By this time the beautiful hills on both sides of the Ohio had fallen away. We had the state of Illinois in front of us at last, when we passed the mouth of the Wabash; and lower down on our left, the Cumberland and Tennessee rivers poured all their flood into the Ohio, after they had drained the mountain lands of Virginia, North Carolina, Georgia, Alabama, Tennessee and Kentucky. "The beautiful river" was beautiful no more, but on both sides the lands were flat and fertile.
Ho for the Mississippi! What a rush there was among our passengers to behold the great "Father of Waters" absorbing our smaller Ohio at Cairo, in the state of Illinois. The city of Cairo lies right in the fork of these two rivers—the Mississippi and the Ohio. "Whew! What a river! Why, to be sure, this is, indeed, something like a river! It is more like a flowing sea of fresh waters than a river," were the remarks of a gentleman on board, and the sight was one that I am sure I never shall or can forget, either.
Our arrival upon the Mississippi seemed to add to my good humor, and then I was drawing nearer and nearer to my devoted and beloved mother every hour, and I seemed to have a firm presentiment from high heaven that my adventurous mission would turn out a success.
On, on, on, we rushed night and day, passing the mouths of the St. Francis, the White, the Arkansas and Red rivers on our right hand, and the Yazoo and other smaller ones on our left. It grew much warmer as we advanced farther south. We were now coming into the lands famed for the cultivation of the sugar cane, the cotton plant, and the rice. The only thing that dampened my spirits was to behold from the deck of the swift-flying Natchez, hundreds and thousands of oppressed colored people toiling and sweating in the sun, whilst their overbearing overseers stood over them, whip in hand, to make them work on, or receive the lash on their backs. How even Southern people could look upon such barbarity as that, and call themselves Christians, I could not understand. But as sure as there is a God in heaven, there is a terrible "judgment day" in store for all this, and I firmly believe that we shall all see it very soon.

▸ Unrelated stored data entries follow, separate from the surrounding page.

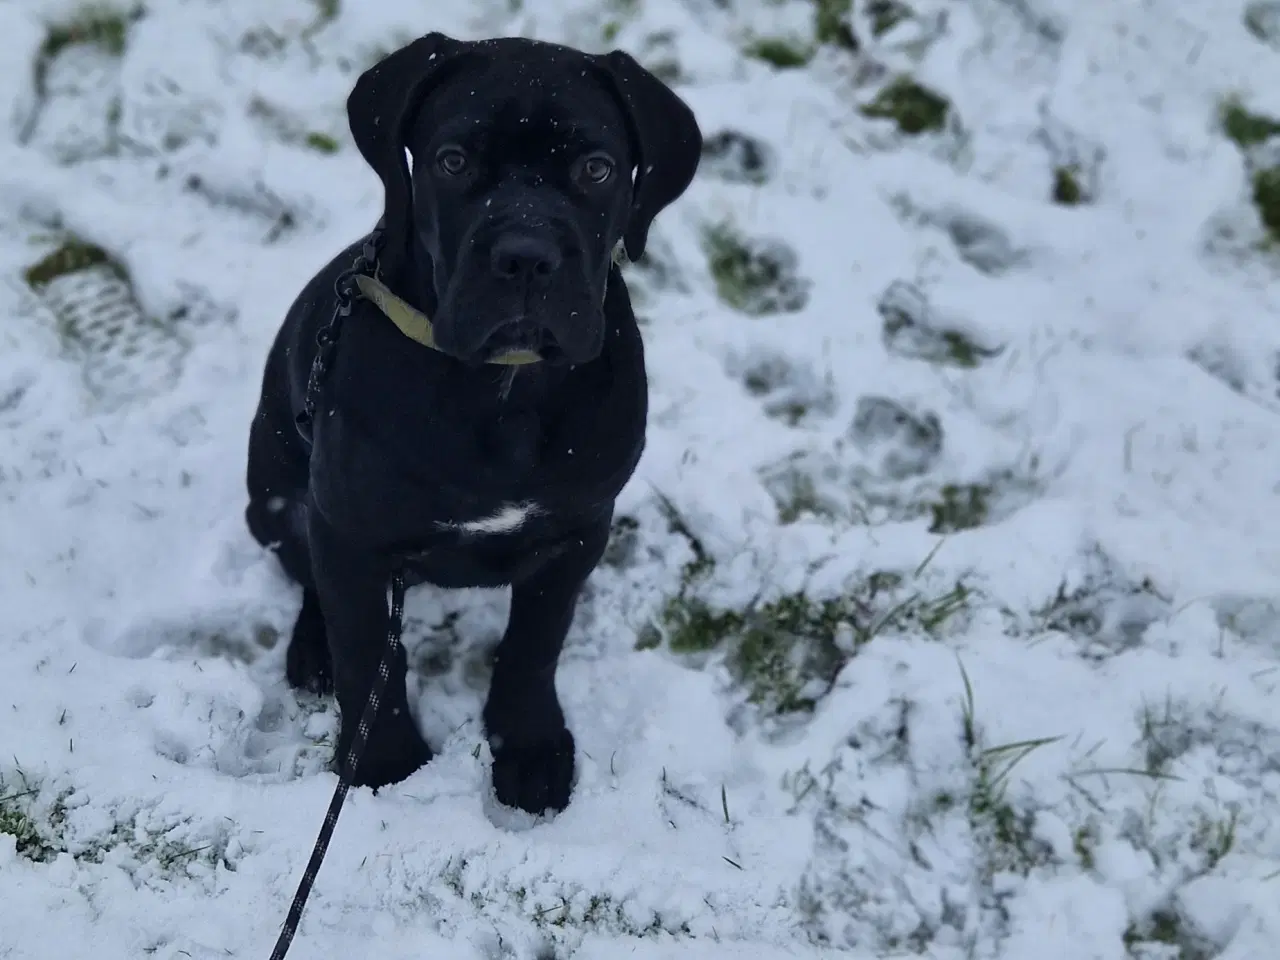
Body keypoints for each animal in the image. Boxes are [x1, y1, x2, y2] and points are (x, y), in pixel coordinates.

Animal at [244, 33, 706, 814]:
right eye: (453, 161)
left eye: (598, 168)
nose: (525, 257)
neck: (505, 388)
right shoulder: (350, 532)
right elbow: (366, 647)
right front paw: (385, 763)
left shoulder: (577, 530)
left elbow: (535, 644)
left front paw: (530, 748)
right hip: (273, 500)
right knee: (308, 576)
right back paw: (313, 652)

What was to hinder Mrs. Jackson from selling me down South here, and forcing me to work till I died, in these very fields that I can see from the deck of the Natchez? Wherein am I better than these full-blooded Africans before my eyes, who were murderously torn away from their beautiful homes in Africa, brought over in "floating hells," and sold like cattle in the markets of the South? Shall not these who criminally carry on the slave-trade, and slavery, soon atone for all this? As surely as God lives, the "judgment day," even in this world, cannot be far off! The Southern people, like the doomed inhabitants of wicked Jerusalem, know not the approaching day of their visitation.

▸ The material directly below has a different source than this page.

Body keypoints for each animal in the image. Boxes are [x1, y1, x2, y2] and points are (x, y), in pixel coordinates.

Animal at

Musing in this way, we passed the cities of Memphis, Helena, Vicksburg, Natchez, Baton-Rouge and Donaldsonville, and, at last, amidst a great deal of noise and excitement, came to the wharf at New Orleans.
During all this glorious and enchanting travel from Buffalo by rail and steamboat, like a good and faithful wife, I never forgot to write every second day to my brave and beloved Tom, and I knew well that he would be greatly interested in hearing of my progress down the Ohio and the Mississippi. He afterwards told me that he used to read these letters of mine over, and over, and over again, and sometimes before he went to sleep, he would again light the lamp and read the last "arrival" from end to end once more.
Here, then, at last, the good boat Natchez has brought us all safe and sound to New Orleans, in the Sunny South. There is no snow here, and fruits and flowers are to be found all the year round. The climate is almost tropical, and everything out of doors breathes of orange blossoms and all those exotics found in the warm climates. The whole scene had an irresistible charm for me, and I felt a pleasure in being in the state of Louisiana that I felt quite unable to describe.